▶ WORK REQUIRED:
Would you please write out each entry precisely as given?
Segment Start: DATA TO PROCESS
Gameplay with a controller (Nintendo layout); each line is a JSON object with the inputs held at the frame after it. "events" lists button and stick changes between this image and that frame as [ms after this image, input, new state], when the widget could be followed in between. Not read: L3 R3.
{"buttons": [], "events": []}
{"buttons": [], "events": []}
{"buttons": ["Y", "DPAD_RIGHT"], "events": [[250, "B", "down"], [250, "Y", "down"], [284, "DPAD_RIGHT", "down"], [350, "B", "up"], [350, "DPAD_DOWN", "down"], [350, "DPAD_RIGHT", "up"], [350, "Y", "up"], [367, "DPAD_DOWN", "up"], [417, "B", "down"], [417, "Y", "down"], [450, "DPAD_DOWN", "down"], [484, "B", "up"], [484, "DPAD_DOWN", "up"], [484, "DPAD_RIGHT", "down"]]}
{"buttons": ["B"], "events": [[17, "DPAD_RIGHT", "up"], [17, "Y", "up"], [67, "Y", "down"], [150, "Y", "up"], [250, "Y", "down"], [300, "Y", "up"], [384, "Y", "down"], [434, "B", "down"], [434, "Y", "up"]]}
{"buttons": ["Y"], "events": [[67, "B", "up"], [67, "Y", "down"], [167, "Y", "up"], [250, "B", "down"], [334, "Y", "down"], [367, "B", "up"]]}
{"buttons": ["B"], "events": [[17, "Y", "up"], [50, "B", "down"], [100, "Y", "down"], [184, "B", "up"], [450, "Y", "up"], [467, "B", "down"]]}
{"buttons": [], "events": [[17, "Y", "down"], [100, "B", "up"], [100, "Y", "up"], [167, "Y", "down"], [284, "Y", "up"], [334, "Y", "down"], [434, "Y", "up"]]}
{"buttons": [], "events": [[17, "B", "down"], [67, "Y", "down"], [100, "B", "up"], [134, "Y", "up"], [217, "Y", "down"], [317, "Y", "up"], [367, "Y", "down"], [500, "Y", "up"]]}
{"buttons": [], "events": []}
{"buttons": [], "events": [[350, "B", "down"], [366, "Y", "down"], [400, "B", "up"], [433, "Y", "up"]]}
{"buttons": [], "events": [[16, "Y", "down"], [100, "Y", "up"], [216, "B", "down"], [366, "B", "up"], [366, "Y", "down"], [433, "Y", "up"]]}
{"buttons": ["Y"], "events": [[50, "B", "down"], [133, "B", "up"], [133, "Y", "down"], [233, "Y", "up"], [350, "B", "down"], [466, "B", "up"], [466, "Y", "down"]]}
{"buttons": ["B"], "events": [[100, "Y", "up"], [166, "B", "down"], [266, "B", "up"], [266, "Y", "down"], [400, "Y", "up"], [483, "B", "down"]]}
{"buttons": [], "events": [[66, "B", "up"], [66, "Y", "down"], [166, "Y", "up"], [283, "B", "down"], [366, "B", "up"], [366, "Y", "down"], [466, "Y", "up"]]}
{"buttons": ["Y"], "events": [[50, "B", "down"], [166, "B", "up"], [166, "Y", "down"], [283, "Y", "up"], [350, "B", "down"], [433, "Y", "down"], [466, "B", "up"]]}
Segment End: DATA TO PROCESS
▶ YOUR RESPONSE:
Gameplay with a controller (Nintendo layout); each line is a JSON object with the inputs held at the frame after it. "events" lists button and stick changes between this image and that frame as [ms after this image, input, new state], when the widget could be followed in between. Not read: L3 R3.
{"buttons": [], "events": []}
{"buttons": [], "events": []}
{"buttons": ["Y", "DPAD_RIGHT"], "events": [[250, "B", "down"], [250, "Y", "down"], [284, "DPAD_RIGHT", "down"], [350, "B", "up"], [350, "DPAD_DOWN", "down"], [350, "DPAD_RIGHT", "up"], [350, "Y", "up"], [367, "DPAD_DOWN", "up"], [417, "B", "down"], [417, "Y", "down"], [450, "DPAD_DOWN", "down"], [484, "B", "up"], [484, "DPAD_DOWN", "up"], [484, "DPAD_RIGHT", "down"]]}
{"buttons": ["B"], "events": [[17, "DPAD_RIGHT", "up"], [17, "Y", "up"], [67, "Y", "down"], [150, "Y", "up"], [250, "Y", "down"], [300, "Y", "up"], [384, "Y", "down"], [434, "B", "down"], [434, "Y", "up"]]}
{"buttons": ["Y"], "events": [[67, "B", "up"], [67, "Y", "down"], [167, "Y", "up"], [250, "B", "down"], [334, "Y", "down"], [367, "B", "up"]]}
{"buttons": ["B"], "events": [[17, "Y", "up"], [50, "B", "down"], [100, "Y", "down"], [184, "B", "up"], [450, "Y", "up"], [467, "B", "down"]]}
{"buttons": [], "events": [[17, "Y", "down"], [100, "B", "up"], [100, "Y", "up"], [167, "Y", "down"], [284, "Y", "up"], [334, "Y", "down"], [434, "Y", "up"]]}
{"buttons": [], "events": [[17, "B", "down"], [67, "Y", "down"], [100, "B", "up"], [134, "Y", "up"], [217, "Y", "down"], [317, "Y", "up"], [367, "Y", "down"], [500, "Y", "up"]]}
{"buttons": [], "events": []}
{"buttons": [], "events": [[350, "B", "down"], [366, "Y", "down"], [400, "B", "up"], [433, "Y", "up"]]}
{"buttons": [], "events": [[16, "Y", "down"], [100, "Y", "up"], [216, "B", "down"], [366, "B", "up"], [366, "Y", "down"], [433, "Y", "up"]]}
{"buttons": ["Y"], "events": [[50, "B", "down"], [133, "B", "up"], [133, "Y", "down"], [233, "Y", "up"], [350, "B", "down"], [466, "B", "up"], [466, "Y", "down"]]}
{"buttons": ["B"], "events": [[100, "Y", "up"], [166, "B", "down"], [266, "B", "up"], [266, "Y", "down"], [400, "Y", "up"], [483, "B", "down"]]}
{"buttons": [], "events": [[66, "B", "up"], [66, "Y", "down"], [166, "Y", "up"], [283, "B", "down"], [366, "B", "up"], [366, "Y", "down"], [466, "Y", "up"]]}
{"buttons": ["Y"], "events": [[50, "B", "down"], [166, "B", "up"], [166, "Y", "down"], [283, "Y", "up"], [350, "B", "down"], [433, "Y", "down"], [466, "B", "up"]]}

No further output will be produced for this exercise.